Una sobrina me acaba de contar que su suegra se disculpó con ella por no haber educado a su hijo para asumir sus responsabilidades domésticas, y le confesó: “Me habría gustado entregarte un mejor hombre”. Siendo así, mi sobrina y su esposo debieron pasar por un duro período tras el cual lograron, al fin, pactar dividirse la mitad de todo, incluyendo el cuidado del perro.
Muchísimos hombres a lo largo de la historia han sabido negarse a aprovechar los privilegios que la sociedad machista les concede y, por el contrario, han denunciado la injusticia. Por ejemplo, el filósofo inglés John Stuart Mill defendió intensamente los derechos de las mujeres, al punto que, en 1869, publicó el libro “El sometimiento de las mujeres”.
Hoy, un hombre, para ser solidario con nuestras luchas, no tiene que escribir un libro, basta con hacerse cargo de lavar su ropa, preparar su comida, atender a sus hijos, lavar el inodoro.
Con solo negarse a aceptar que una mujer –sea la mamá, la esposa, una hermana, una amiga– lo atienda, como si fuera su empleada doméstica, ya estará marcando un gran cambio.
No tiene nada de inocente que alguien por solo el hecho de ser hombre tenga garantizados los servicios gratuitos de por vida para la atención de su sobrevivencia: alimentos preparados y platos, inodoros, ropa de cama y piso de la casa limpios. Veamos por qué.
Mayores ventajas. Un hombre, al no necesitar ocupar su tiempo en hervir frijoles, puede usarlo en otras cosas que, por lo general, conllevan recompensa, como jugar fútbol, estar en una reunión de trabajo o hacer una tesis doctoral. Además, los oficios domésticos no son una actividad prestigiosa; por eso nadie incluye en el currículum algo así como: “15 años de experiencia en hacer picadillos y barrer la acera del frente de la casa”.

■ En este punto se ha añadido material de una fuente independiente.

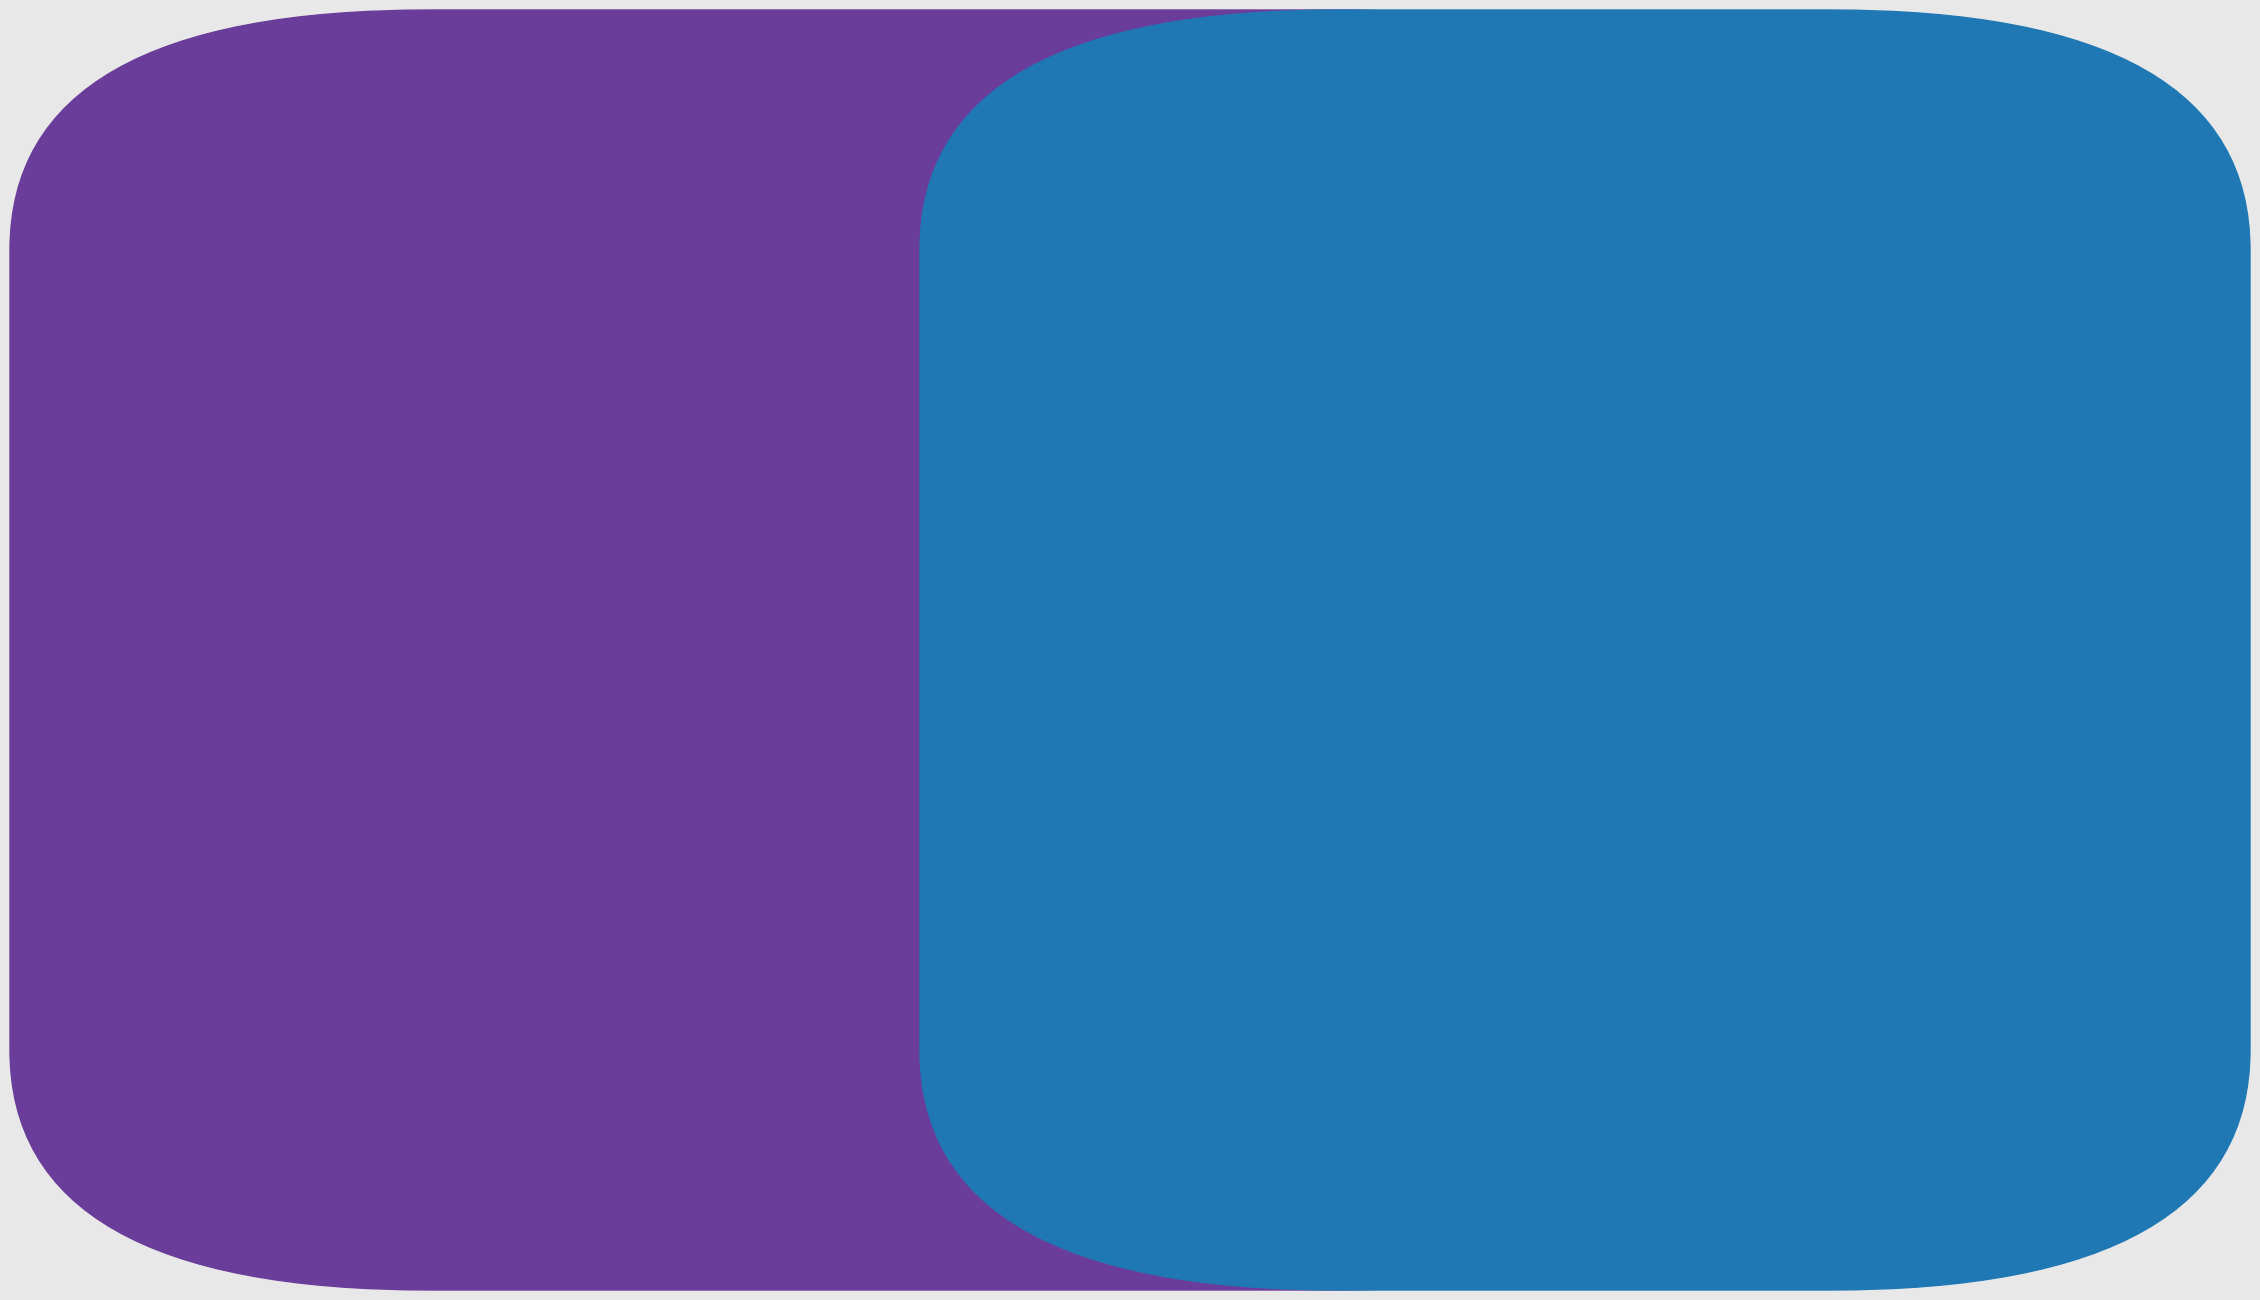

The value of 2013-12-31 at Operating Cash Flow is 0.9. True or false?

True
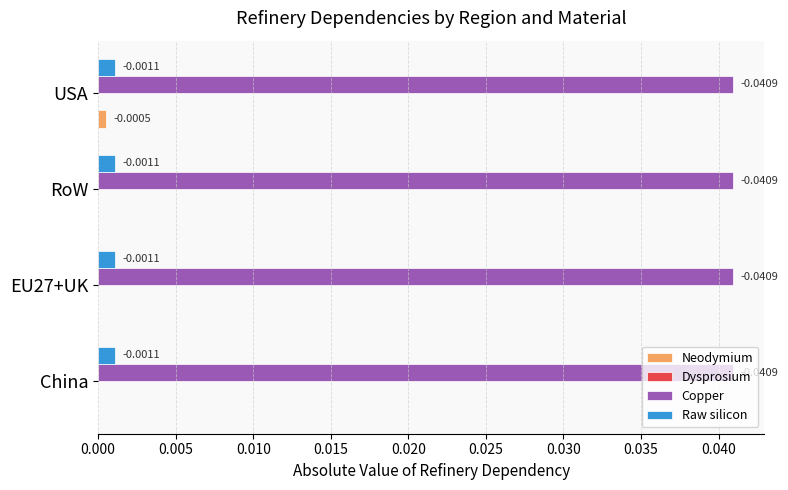

Which series has the largest total across all categories?

Copper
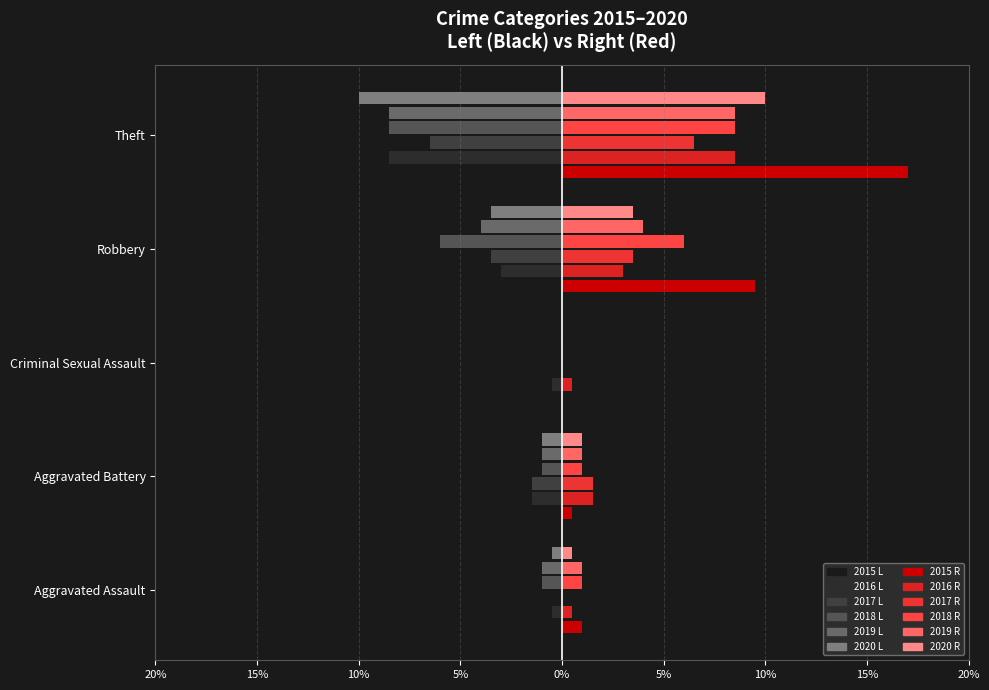

The 2016 series shows -1.5 at Aggravated Battery. True or false?

True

Finalmente, porque el hecho de que aún hoy sean las mujeres, incluso muchas con títulos universitarios y trabajos prestigiosos, las responsables finales de atender la casa y a quienes viven ahí, es un resabio de aquello que la teórica política Carole Pateman llamó, “el contrato sexual”, un orden donde, desde el inicio, las mujeres quedamos fuera de la vida pública. Así, tener que atender la casa es una manera de seguir, simbólicamente, más dentro que fuera.
La autora es profesora e investigadora del Centro de Investigación en Estudios de la Mujer, UCR.